No começo da vida do meu filho, eu trouxe esse jeito de cuidar dele como se fosse uma fertilização: muito burocrático, cheio de etapas. Esqueci da parte emocional, de se deixar levar pela alegria. Só via marcos de desenvolvimento, datas, genes, cromossomos e esqueci de ver que maravilhosa é a vida e o desenvolvimento natural de uma criança. Hoje acho que poderia ter curtido mais, estado mais presente, me deixado levar com mais leveza por aquele bebezinho que havia chegado. Em muitos momentos usava a frase: eu não consigo fazer outro.
Muitas vezes me cobrei muito no começo, achando que não poderia ter as inseguranças normais de qualquer mãe. Afinal lutei tanto, não poderia ficar cansada ou não ser grata por aquele momento que estava passando com meu filho.
Demorou um pouco, mas fomos nos acertando. Aprendi que dar leite na madeira também pode criar o mesmo vínculo com o bebê. Que brincar, estar presente e totalmente conectado são momentos únicos, imperdíveis. Aprendi a aproveitar o meu filho e a maternidade, sem tantos traumas e medos. A ficha caiu e hoje tanto eu como meu marido mudamos o nosso jeito de lidar e de nos relacionar com nosso bebê.
Eu adorei estar grávida, mas com certeza ter gestado não me faz mais ou menos mãe. É difícil ver isso no meio do furacão, mas se eu entendesse esse conceito desde o início, talvez não tivesse achado por muito tempo que esse é o único caminho da felicidade.
Já passei pela gestação, pelo parto e pela amamentação então posso falar: ser mãe é muito mais que esse começo. São todos os momentos de conexão que você terá com ele, pequeno ou grande. É estar presente.
A FIV não é um processo fácil, sem dúvida, e mesmo que em muitos momentos eu tenha encontrado portas fechadas e pouca empatia, eu também tenho muita gratidão a pessoas maravilhosas que encontrei durante todo o processo.
Depois de ter realizado nosso sonho, vejo que ter passado por essa experiência nos fez uma família mais unida. Assim como me uniu muito ao meu marido, hoje eu tenho um agradecimento muito grande por tudo que temos. Não só pela família que construímos, mas também pelas pequenas coisas da vida. Às vezes tomamos essas pequenas coisas como certas, como engravidar que parece tão fácil e natural, mas para muitas pessoas não é.
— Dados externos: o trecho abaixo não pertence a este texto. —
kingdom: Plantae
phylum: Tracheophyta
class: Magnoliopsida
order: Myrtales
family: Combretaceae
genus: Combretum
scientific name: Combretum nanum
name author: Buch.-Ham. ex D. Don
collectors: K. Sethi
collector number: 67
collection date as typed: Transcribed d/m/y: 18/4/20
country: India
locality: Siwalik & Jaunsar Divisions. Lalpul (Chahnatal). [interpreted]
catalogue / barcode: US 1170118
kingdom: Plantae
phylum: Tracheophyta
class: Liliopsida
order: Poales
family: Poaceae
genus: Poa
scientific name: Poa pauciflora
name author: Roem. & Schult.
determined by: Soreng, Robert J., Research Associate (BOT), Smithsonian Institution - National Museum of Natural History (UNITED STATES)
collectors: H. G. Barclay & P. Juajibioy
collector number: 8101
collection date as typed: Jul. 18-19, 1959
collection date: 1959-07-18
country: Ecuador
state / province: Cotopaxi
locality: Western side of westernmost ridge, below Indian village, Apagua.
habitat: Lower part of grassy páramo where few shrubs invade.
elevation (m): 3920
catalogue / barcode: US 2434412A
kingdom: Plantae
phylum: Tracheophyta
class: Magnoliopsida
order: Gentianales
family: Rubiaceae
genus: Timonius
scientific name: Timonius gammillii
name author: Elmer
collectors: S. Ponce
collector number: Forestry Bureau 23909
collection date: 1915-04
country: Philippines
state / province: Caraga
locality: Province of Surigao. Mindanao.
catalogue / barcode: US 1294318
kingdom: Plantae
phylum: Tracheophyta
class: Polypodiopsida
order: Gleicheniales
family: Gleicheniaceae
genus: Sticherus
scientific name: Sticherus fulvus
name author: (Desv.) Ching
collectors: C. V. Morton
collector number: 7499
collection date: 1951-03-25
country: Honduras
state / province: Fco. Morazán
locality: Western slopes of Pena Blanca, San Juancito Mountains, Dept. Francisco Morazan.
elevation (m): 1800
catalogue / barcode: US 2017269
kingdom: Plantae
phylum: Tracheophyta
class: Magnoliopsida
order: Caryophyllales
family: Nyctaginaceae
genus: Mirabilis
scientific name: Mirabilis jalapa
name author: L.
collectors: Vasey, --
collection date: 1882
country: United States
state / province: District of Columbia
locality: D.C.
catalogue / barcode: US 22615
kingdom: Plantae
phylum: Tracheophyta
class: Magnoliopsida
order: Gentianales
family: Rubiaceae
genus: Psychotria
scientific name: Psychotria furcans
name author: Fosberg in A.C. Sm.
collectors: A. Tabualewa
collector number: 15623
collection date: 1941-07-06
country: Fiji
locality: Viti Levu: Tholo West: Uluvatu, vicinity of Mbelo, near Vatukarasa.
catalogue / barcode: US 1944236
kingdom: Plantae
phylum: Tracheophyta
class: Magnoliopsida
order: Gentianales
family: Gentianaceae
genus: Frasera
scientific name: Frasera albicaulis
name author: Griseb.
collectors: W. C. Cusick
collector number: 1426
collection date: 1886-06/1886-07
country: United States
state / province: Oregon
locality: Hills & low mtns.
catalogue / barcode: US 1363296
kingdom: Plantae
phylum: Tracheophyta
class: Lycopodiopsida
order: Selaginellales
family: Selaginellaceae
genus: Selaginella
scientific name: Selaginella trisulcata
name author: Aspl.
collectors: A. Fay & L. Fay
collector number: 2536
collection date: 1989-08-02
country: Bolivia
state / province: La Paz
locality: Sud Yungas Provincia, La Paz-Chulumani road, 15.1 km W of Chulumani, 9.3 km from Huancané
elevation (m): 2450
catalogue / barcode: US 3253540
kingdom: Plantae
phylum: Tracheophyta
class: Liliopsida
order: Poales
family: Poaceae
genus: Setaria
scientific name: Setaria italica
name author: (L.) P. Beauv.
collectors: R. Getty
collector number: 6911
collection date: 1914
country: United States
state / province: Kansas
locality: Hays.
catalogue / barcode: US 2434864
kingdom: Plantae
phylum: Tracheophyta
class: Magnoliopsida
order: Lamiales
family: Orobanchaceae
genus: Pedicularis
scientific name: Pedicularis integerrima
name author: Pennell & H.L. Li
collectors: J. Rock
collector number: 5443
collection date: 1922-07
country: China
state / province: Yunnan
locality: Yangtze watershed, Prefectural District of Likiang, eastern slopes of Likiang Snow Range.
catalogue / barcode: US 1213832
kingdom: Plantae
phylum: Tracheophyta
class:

Sempre que converso com alguém que vai iniciar esse processo, meu maior conselho é: uma vez grávida, não importa o que fez para chegar lá, viva a gravidez em sua plenitude. Deixei os medos para trás. Aproveite, ame seu filho desde o começo. Não deixe o medo tomar conta.
A vida é feita de ciclos. Teremos fases de luta pela frente, e muitas outras fases maravilhosas para desfrutar!